Посылать свои опусы в журналы не имело никакого смысла. Хотя в колледже я числилась в поэтах и завоевала все полагающиеся призы, теперь убеждена, что ничто из написанного мною не стоит того, чтобы посылать это куда-нибудь. На издателей периодики я смотрела как на полубогов, которые не снизойдут до моей писанины, так как читают одни шедевры. И я верила в это, даже сама выписывала периодические издания и с религиозным рвением читала их. Должна признать, публикации там оказывались не всегда хороши, но тем не менее я пребывала в уверенности, что мои собственные труды гораздо, гораздо хуже.

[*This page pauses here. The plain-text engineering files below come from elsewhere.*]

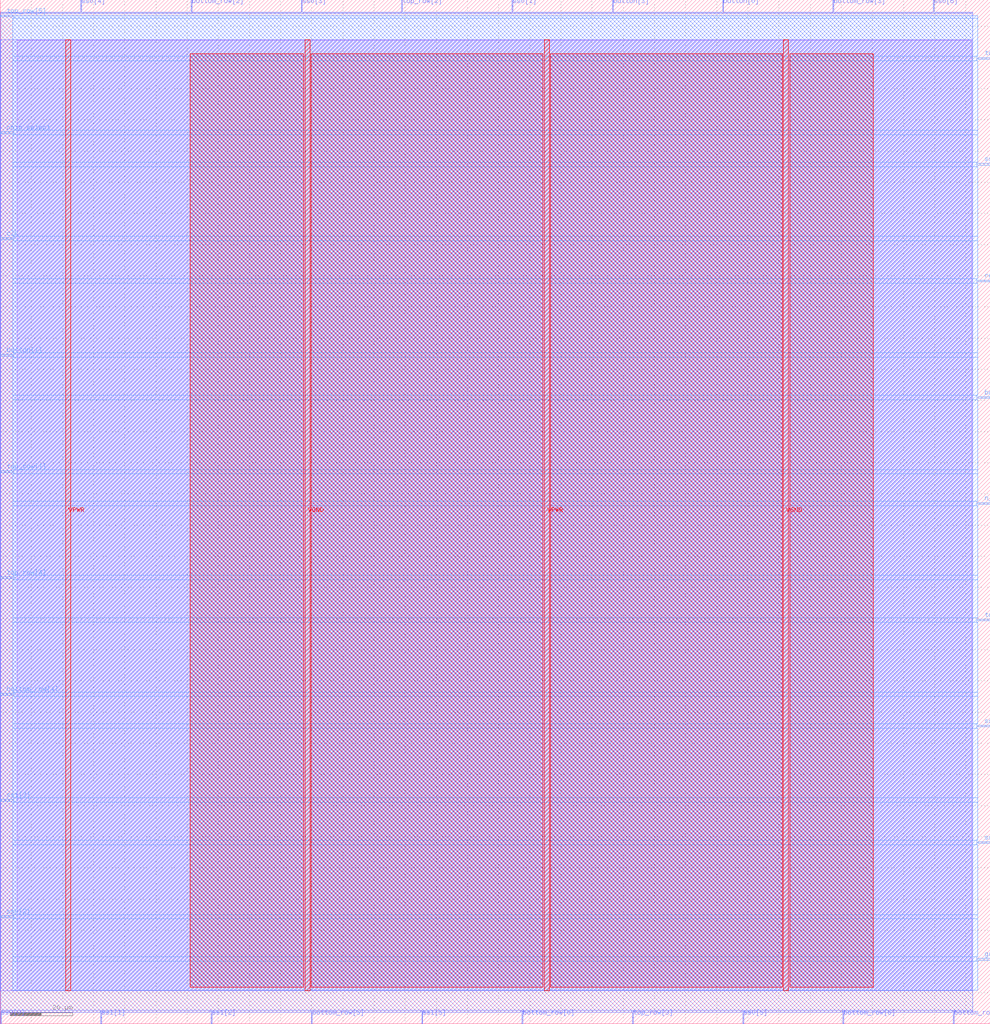
<source format=lef>
VERSION 5.7 ;
  NOWIREEXTENSIONATPIN ON ;
  DIVIDERCHAR "/" ;
  BUSBITCHARS "[]" ;
MACRO Guitar_Villains
  CLASS BLOCK ;
  FOREIGN Guitar_Villains ;
  ORIGIN 0.000 0.000 ;
  SIZE 317.825 BY 328.545 ;
  PIN VGND
    DIRECTION INOUT ;
    USE GROUND ;
    PORT
      LAYER met4 ;
        RECT 97.840 10.640 99.440 315.760 ;
    END
    PORT
      LAYER met4 ;
        RECT 251.440 10.640 253.040 315.760 ;
    END
  END VGND
  PIN VPWR
    DIRECTION INOUT ;
    USE POWER ;
    PORT
      LAYER met4 ;
        RECT 21.040 10.640 22.640 315.760 ;
    END
    PORT
      LAYER met4 ;
        RECT 174.640 10.640 176.240 315.760 ;
    END
  END VPWR
  PIN bottom_row[0]
    DIRECTION OUTPUT TRISTATE ;
    USE SIGNAL ;
    ANTENNADIFFAREA 0.795200 ;
    PORT
      LAYER met2 ;
        RECT 167.530 0.000 167.810 4.000 ;
    END
  END bottom_row[0]
  PIN bottom_row[1]
    DIRECTION OUTPUT TRISTATE ;
    USE SIGNAL ;
    ANTENNADIFFAREA 0.795200 ;
    PORT
      LAYER met2 ;
        RECT 305.990 0.000 306.270 4.000 ;
    END
  END bottom_row[1]
  PIN bottom_row[2]
    DIRECTION OUTPUT TRISTATE ;
    USE SIGNAL ;
    ANTENNADIFFAREA 0.795200 ;
    PORT
      LAYER met2 ;
        RECT 61.270 324.545 61.550 328.545 ;
    END
  END bottom_row[2]
  PIN bottom_row[3]
    DIRECTION OUTPUT TRISTATE ;
    USE SIGNAL ;
    ANTENNADIFFAREA 0.795200 ;
    PORT
      LAYER met2 ;
        RECT 267.350 324.545 267.630 328.545 ;
    END
  END bottom_row[3]
  PIN bottom_row[4]
    DIRECTION OUTPUT TRISTATE ;
    USE SIGNAL ;
    ANTENNADIFFAREA 0.795200 ;
    PORT
      LAYER met3 ;
        RECT 0.000 105.440 4.000 106.040 ;
    END
  END bottom_row[4]
  PIN bottom_row[5]
    DIRECTION OUTPUT TRISTATE ;
    USE SIGNAL ;
    ANTENNADIFFAREA 0.795200 ;
    PORT
      LAYER met2 ;
        RECT 99.910 0.000 100.190 4.000 ;
    END
  END bottom_row[5]
  PIN bottom_row[6]
    DIRECTION OUTPUT TRISTATE ;
    USE SIGNAL ;
    ANTENNADIFFAREA 0.795200 ;
    PORT
      LAYER met2 ;
        RECT 270.570 0.000 270.850 4.000 ;
    END
  END bottom_row[6]
  PIN button[0]
    DIRECTION INPUT ;
    USE SIGNAL ;
    ANTENNAGATEAREA 0.196500 ;
    PORT
      LAYER met2 ;
        RECT 231.930 324.545 232.210 328.545 ;
    END
  END button[0]
  PIN button[1]
    DIRECTION INPUT ;
    USE SIGNAL ;
    ANTENNAGATEAREA 0.196500 ;
    PORT
      LAYER met3 ;
        RECT 0.000 214.240 4.000 214.840 ;
    END
  END button[1]
  PIN button[2]
    DIRECTION INPUT ;
    USE SIGNAL ;
    ANTENNAGATEAREA 0.196500 ;
    PORT
      LAYER met3 ;
        RECT 313.825 200.640 317.825 201.240 ;
    END
  END button[2]
  PIN button[3]
    DIRECTION INPUT ;
    USE SIGNAL ;
    ANTENNAGATEAREA 0.196500 ;
    PORT
      LAYER met2 ;
        RECT 196.510 324.545 196.790 328.545 ;
    END
  END button[3]
  PIN chip_select
    DIRECTION INPUT ;
    USE SIGNAL ;
    ANTENNAGATEAREA 0.159000 ;
    PORT
      LAYER met3 ;
        RECT 0.000 285.640 4.000 286.240 ;
    END
  END chip_select
  PIN clk
    DIRECTION INPUT ;
    USE SIGNAL ;
    ANTENNAGATEAREA 0.852000 ;
    PORT
      LAYER met3 ;
        RECT 0.000 251.640 4.000 252.240 ;
    END
  END clk
  PIN green_disp
    DIRECTION OUTPUT TRISTATE ;
    USE SIGNAL ;
    ANTENNADIFFAREA 0.795200 ;
    PORT
      LAYER met3 ;
        RECT 313.825 20.440 317.825 21.040 ;
    END
  END green_disp
  PIN n_rst
    DIRECTION INPUT ;
    USE SIGNAL ;
    ANTENNAGATEAREA 0.196500 ;
    PORT
      LAYER met3 ;
        RECT 313.825 166.640 317.825 167.240 ;
    END
  END n_rst
  PIN red_disp
    DIRECTION OUTPUT TRISTATE ;
    USE SIGNAL ;
    ANTENNADIFFAREA 0.795200 ;
    PORT
      LAYER met3 ;
        RECT 313.825 238.040 317.825 238.640 ;
    END
  END red_disp
  PIN ss0[0]
    DIRECTION OUTPUT TRISTATE ;
    USE SIGNAL ;
    ANTENNADIFFAREA 0.795200 ;
    PORT
      LAYER met2 ;
        RECT 0.090 0.000 0.370 4.000 ;
    END
  END ss0[0]
  PIN ss0[1]
    DIRECTION OUTPUT TRISTATE ;
    USE SIGNAL ;
    ANTENNADIFFAREA 0.795200 ;
    PORT
      LAYER met2 ;
        RECT 164.310 324.545 164.590 328.545 ;
    END
  END ss0[1]
  PIN ss0[2]
    DIRECTION OUTPUT TRISTATE ;
    USE SIGNAL ;
    ANTENNADIFFAREA 0.795200 ;
    PORT
      LAYER met3 ;
        RECT 0.000 34.040 4.000 34.640 ;
    END
  END ss0[2]
  PIN ss0[3]
    DIRECTION OUTPUT TRISTATE ;
    USE SIGNAL ;
    ANTENNADIFFAREA 0.795200 ;
    PORT
      LAYER met2 ;
        RECT 96.690 324.545 96.970 328.545 ;
    END
  END ss0[3]
  PIN ss0[4]
    DIRECTION OUTPUT TRISTATE ;
    USE SIGNAL ;
    ANTENNADIFFAREA 0.795200 ;
    PORT
      LAYER met2 ;
        RECT 25.850 324.545 26.130 328.545 ;
    END
  END ss0[4]
  PIN ss0[5]
    DIRECTION OUTPUT TRISTATE ;
    USE SIGNAL ;
    ANTENNADIFFAREA 0.795200 ;
    PORT
      LAYER met2 ;
        RECT 238.370 0.000 238.650 4.000 ;
    END
  END ss0[5]
  PIN ss0[6]
    DIRECTION OUTPUT TRISTATE ;
    USE SIGNAL ;
    ANTENNADIFFAREA 0.795200 ;
    PORT
      LAYER met2 ;
        RECT 299.550 324.545 299.830 328.545 ;
    END
  END ss0[6]
  PIN ss1[0]
    DIRECTION OUTPUT TRISTATE ;
    USE SIGNAL ;
    ANTENNADIFFAREA 0.445500 ;
    PORT
      LAYER met3 ;
        RECT 313.825 57.840 317.825 58.440 ;
    END
  END ss1[0]
  PIN ss1[1]
    DIRECTION OUTPUT TRISTATE ;
    USE SIGNAL ;
    ANTENNADIFFAREA 0.795200 ;
    PORT
      LAYER met2 ;
        RECT 32.290 0.000 32.570 4.000 ;
    END
  END ss1[1]
  PIN ss1[2]
    DIRECTION OUTPUT TRISTATE ;
    USE SIGNAL ;
    ANTENNADIFFAREA 0.795200 ;
    PORT
      LAYER met2 ;
        RECT 67.710 0.000 67.990 4.000 ;
    END
  END ss1[2]
  PIN ss1[3]
    DIRECTION OUTPUT TRISTATE ;
    USE SIGNAL ;
    ANTENNADIFFAREA 0.795200 ;
    PORT
      LAYER met3 ;
        RECT 0.000 71.440 4.000 72.040 ;
    END
  END ss1[3]
  PIN ss1[4]
    DIRECTION OUTPUT TRISTATE ;
    USE SIGNAL ;
    ANTENNADIFFAREA 0.795200 ;
    PORT
      LAYER met3 ;
        RECT 313.825 95.240 317.825 95.840 ;
    END
  END ss1[4]
  PIN ss1[5]
    DIRECTION OUTPUT TRISTATE ;
    USE SIGNAL ;
    ANTENNADIFFAREA 0.795200 ;
    PORT
      LAYER met2 ;
        RECT 135.330 0.000 135.610 4.000 ;
    END
  END ss1[5]
  PIN ss1[6]
    DIRECTION OUTPUT TRISTATE ;
    USE SIGNAL ;
    ANTENNADIFFAREA 0.795200 ;
    PORT
      LAYER met3 ;
        RECT 313.825 275.440 317.825 276.040 ;
    END
  END ss1[6]
  PIN top_row[0]
    DIRECTION OUTPUT TRISTATE ;
    USE SIGNAL ;
    ANTENNADIFFAREA 0.795200 ;
    PORT
      LAYER met3 ;
        RECT 313.825 309.440 317.825 310.040 ;
    END
  END top_row[0]
  PIN top_row[1]
    DIRECTION OUTPUT TRISTATE ;
    USE SIGNAL ;
    ANTENNADIFFAREA 0.795200 ;
    PORT
      LAYER met3 ;
        RECT 0.000 176.840 4.000 177.440 ;
    END
  END top_row[1]
  PIN top_row[2]
    DIRECTION OUTPUT TRISTATE ;
    USE SIGNAL ;
    ANTENNADIFFAREA 0.795200 ;
    PORT
      LAYER met2 ;
        RECT 128.890 324.545 129.170 328.545 ;
    END
  END top_row[2]
  PIN top_row[3]
    DIRECTION OUTPUT TRISTATE ;
    USE SIGNAL ;
    ANTENNADIFFAREA 0.795200 ;
    PORT
      LAYER met2 ;
        RECT 202.950 0.000 203.230 4.000 ;
    END
  END top_row[3]
  PIN top_row[4]
    DIRECTION OUTPUT TRISTATE ;
    USE SIGNAL ;
    ANTENNADIFFAREA 0.795200 ;
    PORT
      LAYER met3 ;
        RECT 0.000 142.840 4.000 143.440 ;
    END
  END top_row[4]
  PIN top_row[5]
    DIRECTION OUTPUT TRISTATE ;
    USE SIGNAL ;
    ANTENNADIFFAREA 0.795200 ;
    PORT
      LAYER met3 ;
        RECT 0.000 323.040 4.000 323.640 ;
    END
  END top_row[5]
  PIN top_row[6]
    DIRECTION OUTPUT TRISTATE ;
    USE SIGNAL ;
    ANTENNADIFFAREA 0.795200 ;
    PORT
      LAYER met3 ;
        RECT 313.825 129.240 317.825 129.840 ;
    END
  END top_row[6]
  OBS
      LAYER li1 ;
        RECT 5.520 10.795 311.880 315.605 ;
      LAYER met1 ;
        RECT 0.070 10.640 312.270 315.760 ;
      LAYER met2 ;
        RECT 0.100 324.265 25.570 324.545 ;
        RECT 26.410 324.265 60.990 324.545 ;
        RECT 61.830 324.265 96.410 324.545 ;
        RECT 97.250 324.265 128.610 324.545 ;
        RECT 129.450 324.265 164.030 324.545 ;
        RECT 164.870 324.265 196.230 324.545 ;
        RECT 197.070 324.265 231.650 324.545 ;
        RECT 232.490 324.265 267.070 324.545 ;
        RECT 267.910 324.265 299.270 324.545 ;
        RECT 300.110 324.265 312.250 324.545 ;
        RECT 0.100 4.280 312.250 324.265 ;
        RECT 0.650 3.670 32.010 4.280 ;
        RECT 32.850 3.670 67.430 4.280 ;
        RECT 68.270 3.670 99.630 4.280 ;
        RECT 100.470 3.670 135.050 4.280 ;
        RECT 135.890 3.670 167.250 4.280 ;
        RECT 168.090 3.670 202.670 4.280 ;
        RECT 203.510 3.670 238.090 4.280 ;
        RECT 238.930 3.670 270.290 4.280 ;
        RECT 271.130 3.670 305.710 4.280 ;
        RECT 306.550 3.670 312.250 4.280 ;
      LAYER met3 ;
        RECT 4.400 322.640 313.825 323.505 ;
        RECT 3.990 310.440 313.825 322.640 ;
        RECT 3.990 309.040 313.425 310.440 ;
        RECT 3.990 286.640 313.825 309.040 ;
        RECT 4.400 285.240 313.825 286.640 ;
        RECT 3.990 276.440 313.825 285.240 ;
        RECT 3.990 275.040 313.425 276.440 ;
        RECT 3.990 252.640 313.825 275.040 ;
        RECT 4.400 251.240 313.825 252.640 ;
        RECT 3.990 239.040 313.825 251.240 ;
        RECT 3.990 237.640 313.425 239.040 ;
        RECT 3.990 215.240 313.825 237.640 ;
        RECT 4.400 213.840 313.825 215.240 ;
        RECT 3.990 201.640 313.825 213.840 ;
        RECT 3.990 200.240 313.425 201.640 ;
        RECT 3.990 177.840 313.825 200.240 ;
        RECT 4.400 176.440 313.825 177.840 ;
        RECT 3.990 167.640 313.825 176.440 ;
        RECT 3.990 166.240 313.425 167.640 ;
        RECT 3.990 143.840 313.825 166.240 ;
        RECT 4.400 142.440 313.825 143.840 ;
        RECT 3.990 130.240 313.825 142.440 ;
        RECT 3.990 128.840 313.425 130.240 ;
        RECT 3.990 106.440 313.825 128.840 ;
        RECT 4.400 105.040 313.825 106.440 ;
        RECT 3.990 96.240 313.825 105.040 ;
        RECT 3.990 94.840 313.425 96.240 ;
        RECT 3.990 72.440 313.825 94.840 ;
        RECT 4.400 71.040 313.825 72.440 ;
        RECT 3.990 58.840 313.825 71.040 ;
        RECT 3.990 57.440 313.425 58.840 ;
        RECT 3.990 35.040 313.825 57.440 ;
        RECT 4.400 33.640 313.825 35.040 ;
        RECT 3.990 21.440 313.825 33.640 ;
        RECT 3.990 20.040 313.425 21.440 ;
        RECT 3.990 10.715 313.825 20.040 ;
      LAYER met4 ;
        RECT 61.015 11.735 97.440 311.265 ;
        RECT 99.840 11.735 174.240 311.265 ;
        RECT 176.640 11.735 251.040 311.265 ;
        RECT 253.440 11.735 280.305 311.265 ;
  END
END Guitar_Villains
END LIBRARY


</source>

Я жила в мире, населенном призраками. У меня происходили воображаемые романы с поэтами, чьи стихи я регулярно читала в периодике. Некоторые имена стали казаться мне почти живыми. Я читала биографические очерки писателей, и мне казалось, я знаю их. Странно, сколь близкие отношения можно завязать с человеком, которого ни разу не видела, и какими ошибочными могут статься твои впечатления. Позднее, когда вернулась в Нью-Йорк и начала печатать стихи, я познакомилась кое с кем из носителей тех волшебных имен. Обычно они совершенно не походили на то, что я себе воображала. Острый ум на бумаге бывает туповатым в жизни. Авторы мрачных стихов о смерти могут на поверку предстать теплыми и забавными. Обаятельный писатель – совершенно необаятельным человеком. Щедрые, чистосердечные, альтруистичные авторы могли оказаться скупыми, замкнутыми эгоистами… Непререкаемых правил на сей счет, конечно, не существовало, но меня ждали сюрпризы. Судить о характере писателя по тому, что он написал, оказалось делом крайне неблагодарным. Но понимание пришло позднее. А в мои гейдельбергские дни я погружалась в воображаемый литературный мир, который самым приятным образом не имел никакого отношения к грубой реальности. Частью его были мои странные отношения с «Ньюйоркером».